Extrait cité
-*-

Rupture avec le passé, une illusion.
La définition de la rupture telle que pensée par Agboyibo est mal accueillie par Solitoki Esso, ancien secrétaire général du défunt RPT qui l’a mal digérée. Au lieu de s’en prendre à un leader d’opposition, il y a lieu de rendre effectivement témoignage de la vraie rupture en posant des pas rassurants. Les habitudes ayant la vie dure, la rupture ne se décrétera pas du jour au lendemain, disait un observateur de la scène politique togolaise.
Pour d’autres, la demande de rénovation par changement de nom est venue en réalité de certaines élites qui avaient fortement envie de rejoindre le RPT. Mais, elles ont eu le culot de subordonner leur ralliement à une condition : que le RPT change de nom. Selon ces mêmes sources, le changement de nom n’est pas la voie à emprunter par ces élites pour aller vers l’alternance mais ce serait la voie royale pour enterrer longtemps le rêve d’alternance voulu par la majorité des Togolais.

-*-

Listing des données
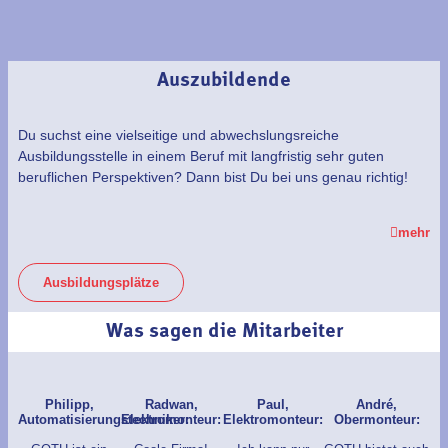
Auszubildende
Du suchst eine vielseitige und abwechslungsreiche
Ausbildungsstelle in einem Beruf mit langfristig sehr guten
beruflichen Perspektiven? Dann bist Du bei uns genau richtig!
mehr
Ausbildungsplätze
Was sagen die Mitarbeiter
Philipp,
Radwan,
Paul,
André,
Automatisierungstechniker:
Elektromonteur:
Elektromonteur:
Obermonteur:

-*-

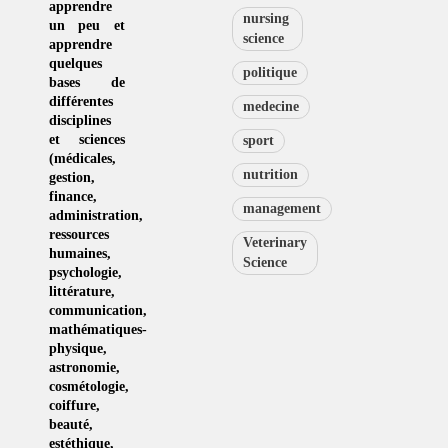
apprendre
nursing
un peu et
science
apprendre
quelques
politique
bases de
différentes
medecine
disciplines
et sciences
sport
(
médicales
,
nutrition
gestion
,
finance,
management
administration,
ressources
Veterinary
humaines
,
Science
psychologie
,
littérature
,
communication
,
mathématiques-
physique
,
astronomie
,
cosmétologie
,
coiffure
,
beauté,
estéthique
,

-*-

Travail demandé
Recopiez le passage de l'extrait sur la rupture politique au Togo compris entre « Rupture avec le » et « scène politique togolaise. », bornes incluses. Ce listing provient d'une source distincte de l'extrait.

Solution proposée
Rupture avec le passé, une illusion.
La définition de la rupture telle que pensée par Agboyibo est mal accueillie par Solitoki Esso, ancien secrétaire général du défunt RPT qui l’a mal digérée. Au lieu de s’en prendre à un leader d’opposition, il y a lieu de rendre effectivement témoignage de la vraie rupture en posant des pas rassurants. Les habitudes ayant la vie dure, la rupture ne se décrétera pas du jour au lendemain, disait un observateur de la scène politique togolaise.